Lukashenko announced an attempt to “break Orthodoxy” in Belarus
During the protests in Belarus, they tried to attract churches of different confessions, Lukashenko said. Earlier, the authorities canceled the passport of the head of the Belarusian Catholics – he was indignant that protesters were blocked in the church during the rally
External forces are trying to “break Orthodoxy” in Belarus. This was stated by Belarusian President Alexander Lukashenko at a meeting with the clergy in the Zhirovichi Monastery, BelTA informs.
According to him, now the country is going through turbulent times. Lukashenko recalled that external forces tried to “shake” and “break” Belarus, then they “moved on to a powerful information attack and economic strangulation.”
“One of them (we have seen this recently, and we have recently discussed this topic with our patriarch) is an attempt to break Orthodoxy in Belarus,” he said.
Lukashenko spoke about attempts to involve churches in undermining the situation in the country, and that many Catholic churches succumbed. Moreover, he added, there were “certain vacillations” among the Orthodox, but in the end the Orthodox Church coped with it.
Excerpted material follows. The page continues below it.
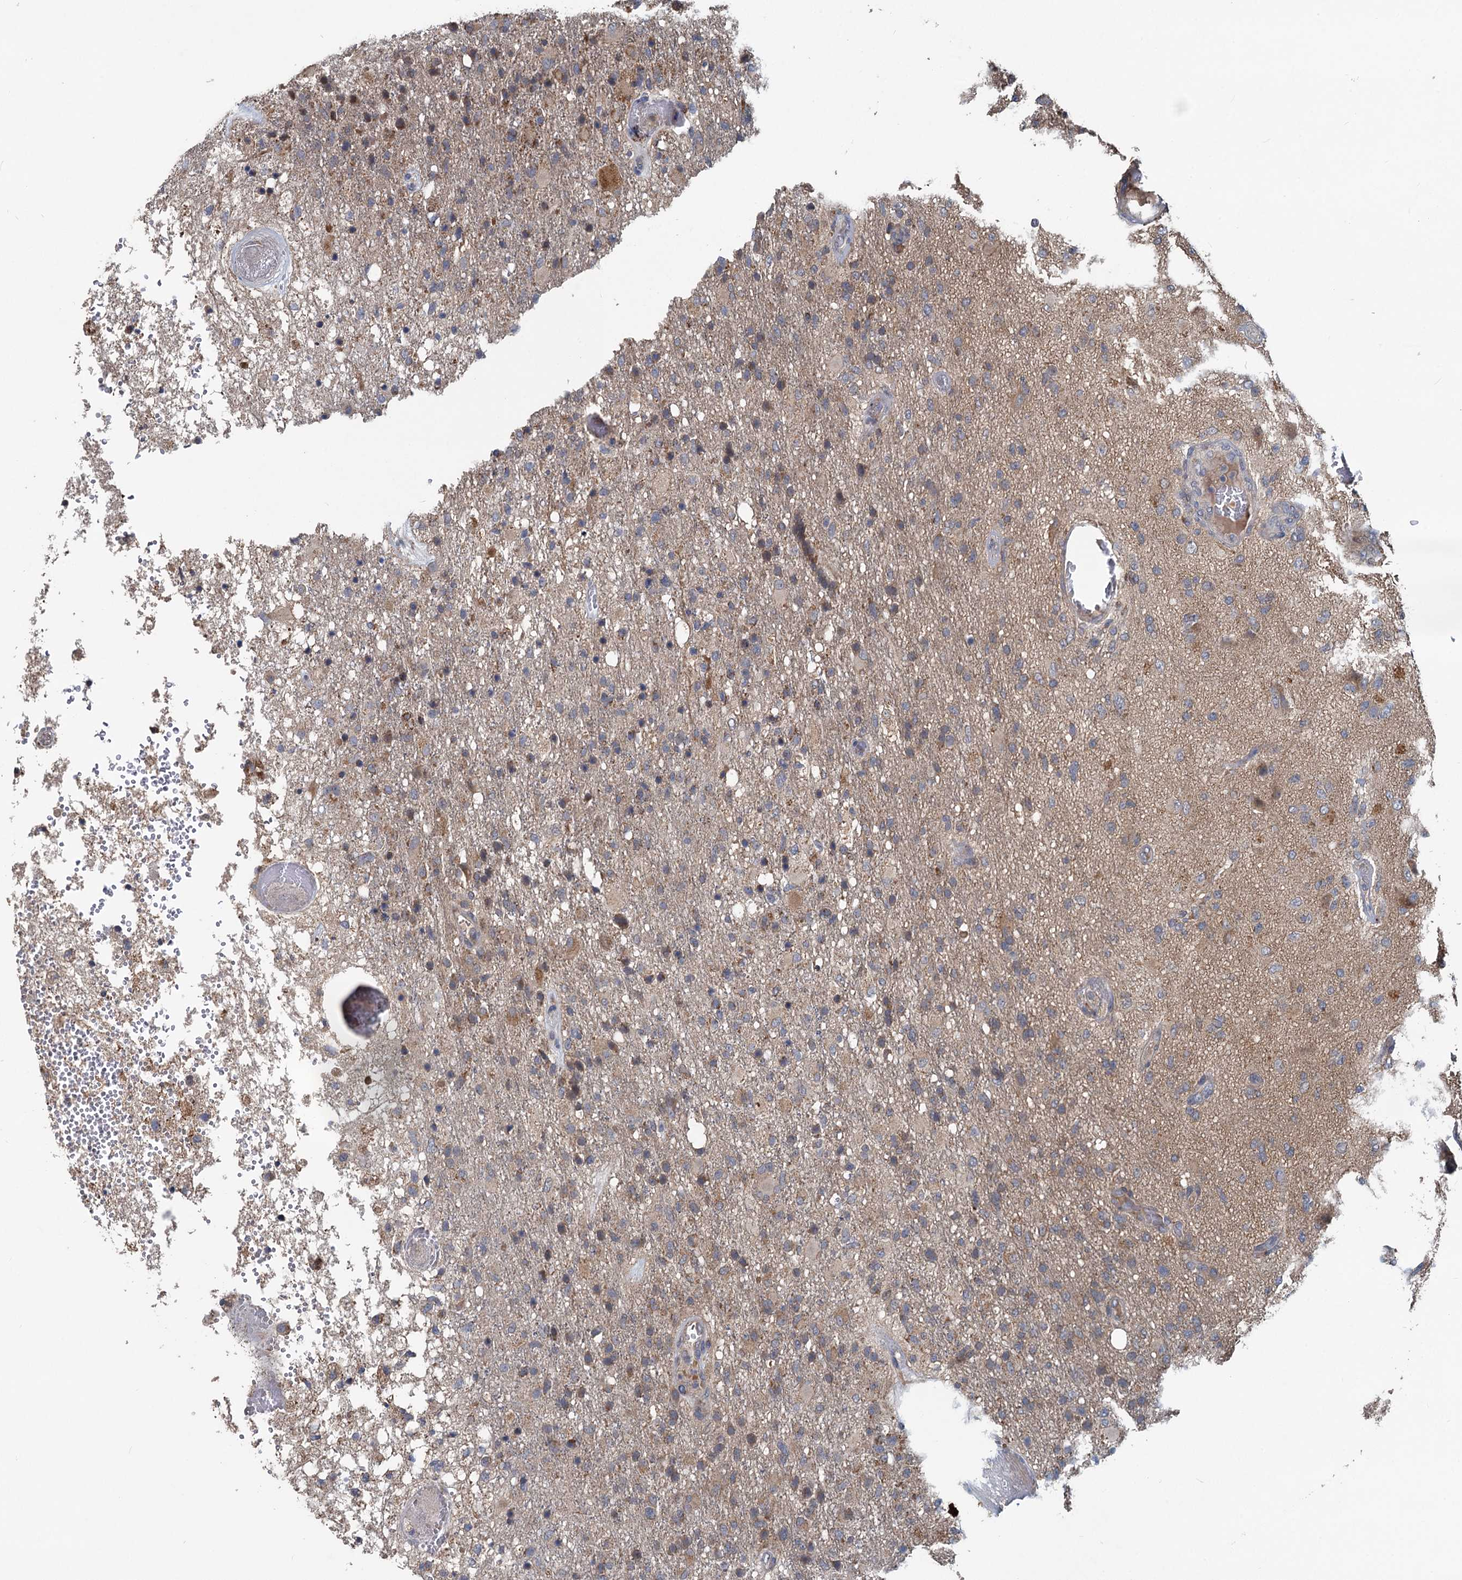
{"staining": {"intensity": "weak", "quantity": "<25%", "location": "cytoplasmic/membranous"}, "tissue": "glioma", "cell_type": "Tumor cells", "image_type": "cancer", "snomed": [{"axis": "morphology", "description": "Glioma, malignant, High grade"}, {"axis": "topography", "description": "Brain"}], "caption": "The micrograph displays no staining of tumor cells in malignant glioma (high-grade).", "gene": "OTUB1", "patient": {"sex": "female", "age": 74}}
In September last year, about two months after the start of mass protests in Belarus, the director of the Russian Foreign Intelligence Service (SVR) Sergei Naryshkin reported on the attempts of the US authorities to “raise anti-government sentiment” among Belarusian Catholics in order to spur those on protests.
He also warned of possible provocations that are being prepared for a clash between Catholics and Orthodox. Prior to that, the Belarusian authorities declared invalid the passport of the head of the Conference of Catholic Bishops, Metropolitan of Minsk-Mogilev Tadeusz Kondrusiewicz, which deprived him of the right to return to Belarus.
At the end of August, Kondrusevich called the actions of the security forces, who blocked the people in the Red Church in Minsk during the dispersal of the protesters, as a gross violation of the rights of believers and freedom of religion. Later, he admitted that “there is reason to believe that the presidential elections in Belarus were not fair.”